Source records
===

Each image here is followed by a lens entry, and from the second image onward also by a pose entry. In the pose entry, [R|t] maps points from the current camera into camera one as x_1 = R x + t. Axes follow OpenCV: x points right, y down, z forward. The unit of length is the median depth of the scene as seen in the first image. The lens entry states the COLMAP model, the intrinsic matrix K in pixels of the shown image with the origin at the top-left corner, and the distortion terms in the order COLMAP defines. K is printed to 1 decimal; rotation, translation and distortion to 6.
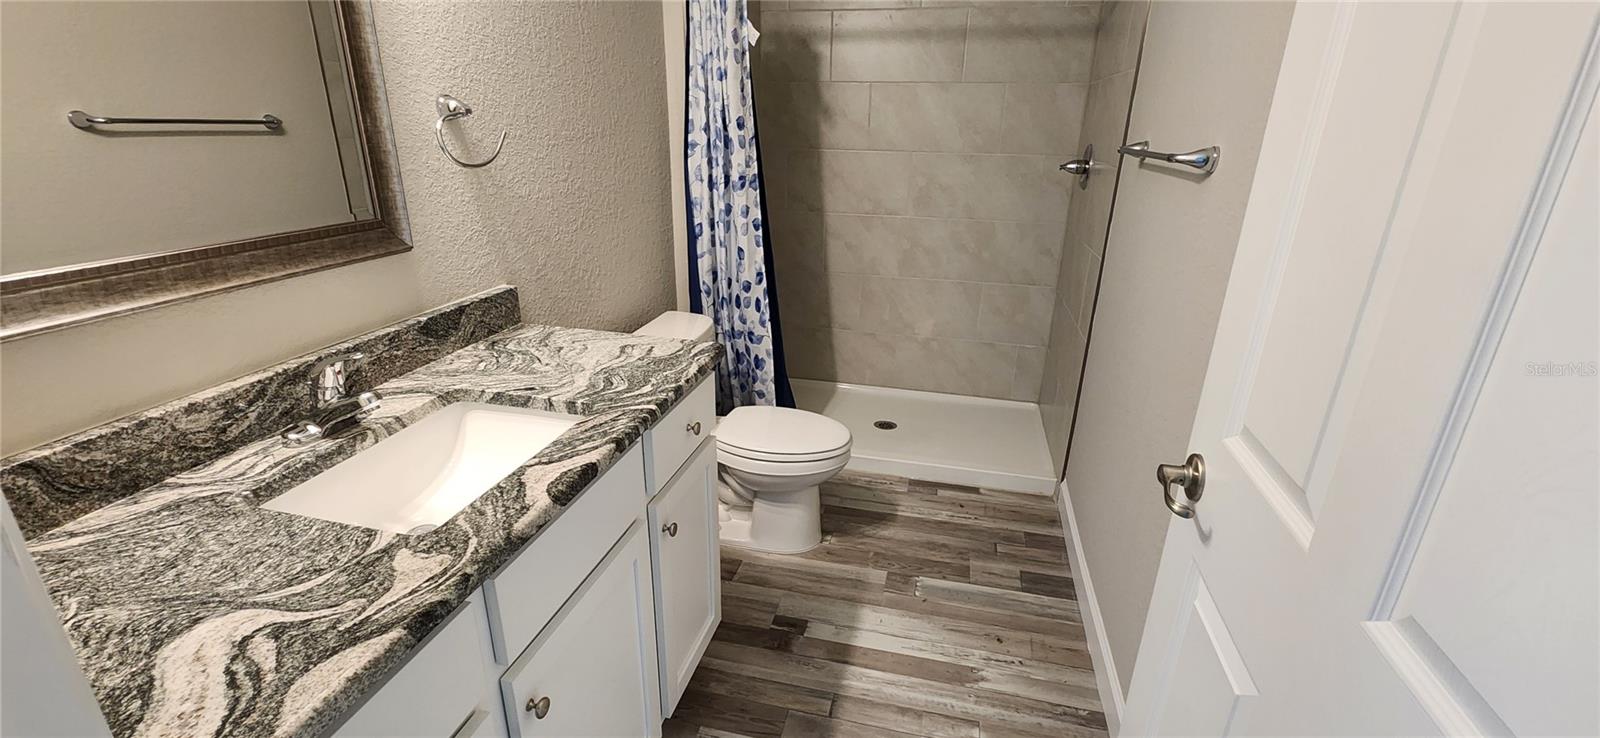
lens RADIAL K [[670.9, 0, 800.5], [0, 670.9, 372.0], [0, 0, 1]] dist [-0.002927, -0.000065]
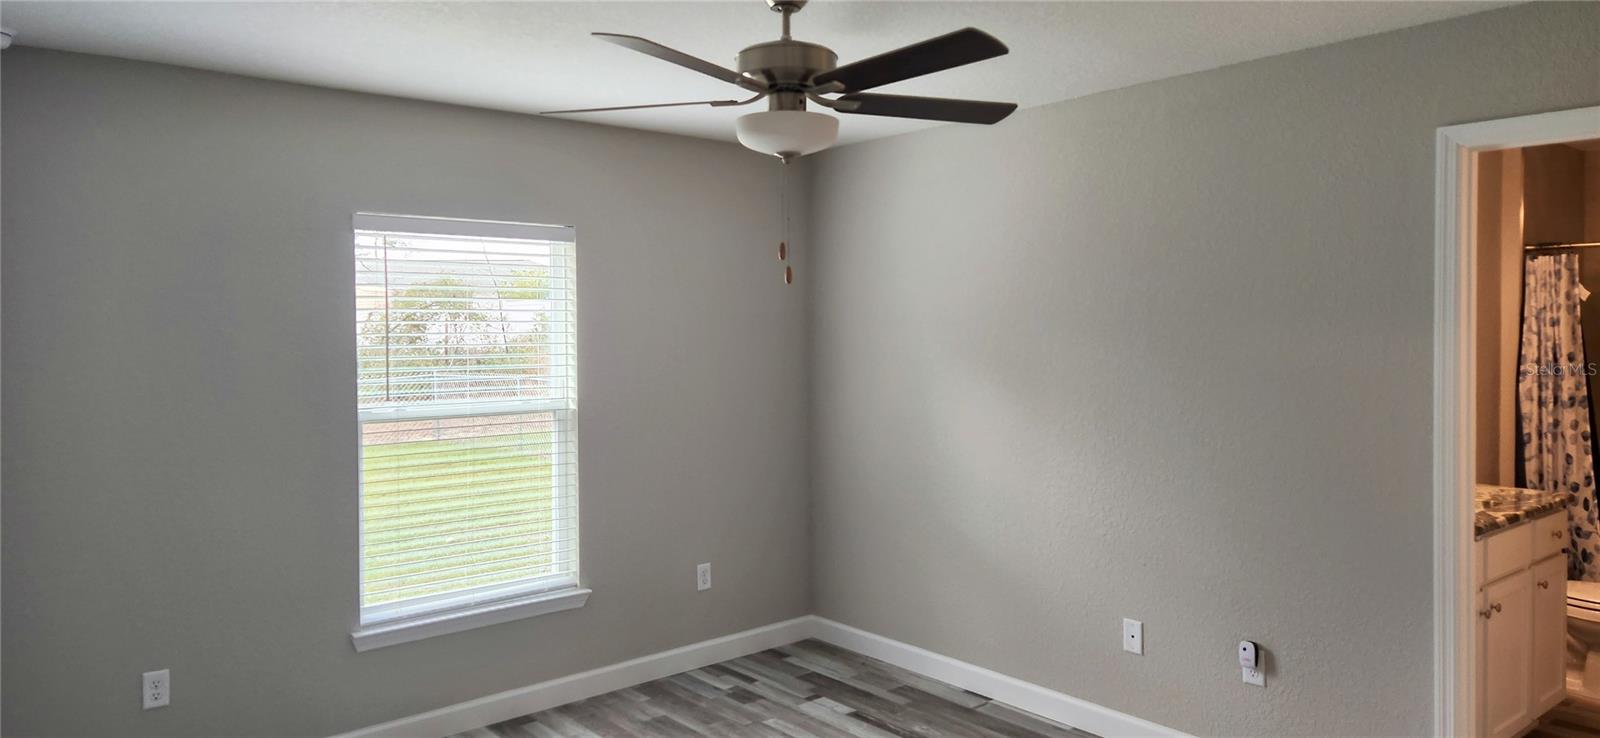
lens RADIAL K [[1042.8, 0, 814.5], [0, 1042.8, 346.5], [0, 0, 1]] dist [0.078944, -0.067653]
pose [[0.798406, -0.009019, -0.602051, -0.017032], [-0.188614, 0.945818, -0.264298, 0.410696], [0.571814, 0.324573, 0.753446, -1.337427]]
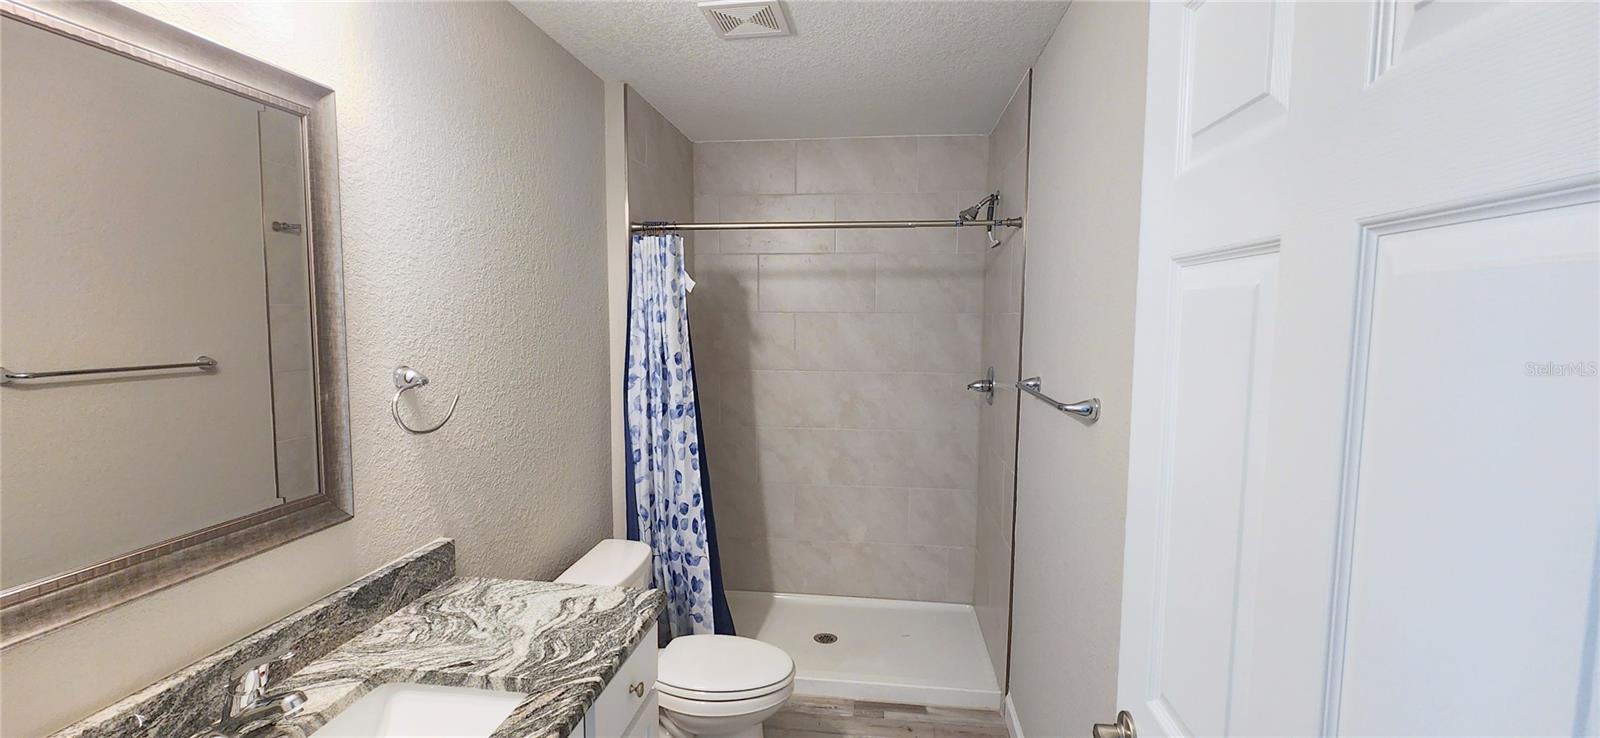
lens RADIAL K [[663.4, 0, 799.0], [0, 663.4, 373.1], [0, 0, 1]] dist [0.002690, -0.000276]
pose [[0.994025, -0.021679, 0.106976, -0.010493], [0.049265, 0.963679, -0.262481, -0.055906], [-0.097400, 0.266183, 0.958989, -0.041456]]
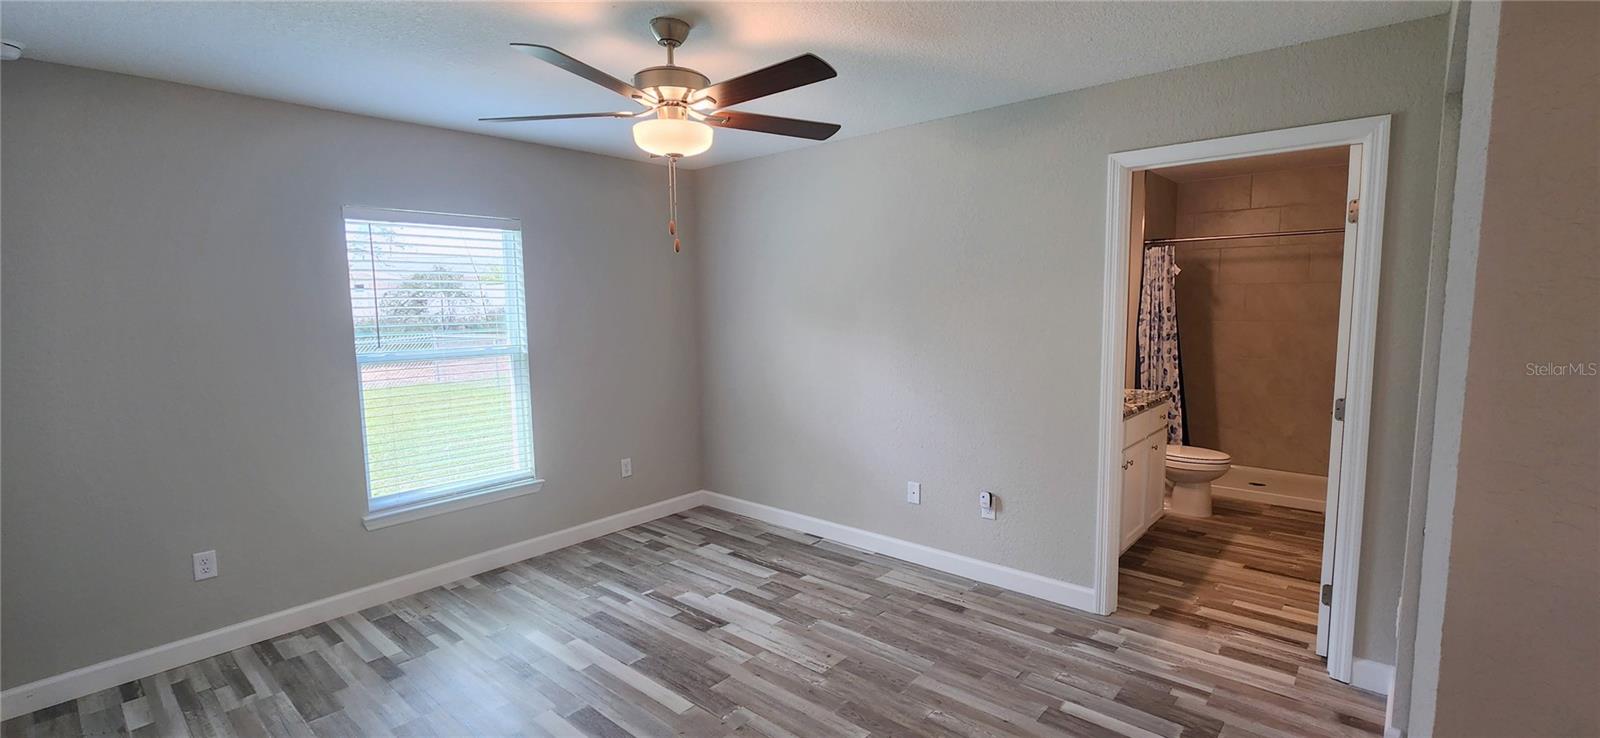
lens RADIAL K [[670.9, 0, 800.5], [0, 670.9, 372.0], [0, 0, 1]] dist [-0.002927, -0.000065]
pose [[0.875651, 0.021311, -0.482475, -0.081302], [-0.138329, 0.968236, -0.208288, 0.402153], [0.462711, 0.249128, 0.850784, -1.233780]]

===

Work to be completed
Exclude images. Return the data above verbatim.

Response
Each image here is followed by a lens entry, and from the second image onward also by a pose entry. In the pose entry, [R|t] maps points from the current camera into camera one as x_1 = R x + t. Axes follow OpenCV: x points right, y down, z forward. The unit of length is the median depth of the scene as seen in the first image. The lens entry states the COLMAP model, the intrinsic matrix K in pixels of the shown image with the origin at the top-left corner, and the distortion terms in the order COLMAP defines. K is printed to 1 decimal; rotation, translation and distortion to 6.
lens RADIAL K [[670.9, 0, 800.5], [0, 670.9, 372.0], [0, 0, 1]] dist [-0.002927, -0.000065]
lens RADIAL K [[1042.8, 0, 814.5], [0, 1042.8, 346.5], [0, 0, 1]] dist [0.078944, -0.067653]
pose [[0.798406, -0.009019, -0.602051, -0.017032], [-0.188614, 0.945818, -0.264298, 0.410696], [0.571814, 0.324573, 0.753446, -1.337427]]
lens RADIAL K [[663.4, 0, 799.0], [0, 663.4, 373.1], [0, 0, 1]] dist [0.002690, -0.000276]
pose [[0.994025, -0.021679, 0.106976, -0.010493], [0.049265, 0.963679, -0.262481, -0.055906], [-0.097400, 0.266183, 0.958989, -0.041456]]
lens RADIAL K [[670.9, 0, 800.5], [0, 670.9, 372.0], [0, 0, 1]] dist [-0.002927, -0.000065]
pose [[0.875651, 0.021311, -0.482475, -0.081302], [-0.138329, 0.968236, -0.208288, 0.402153], [0.462711, 0.249128, 0.850784, -1.233780]]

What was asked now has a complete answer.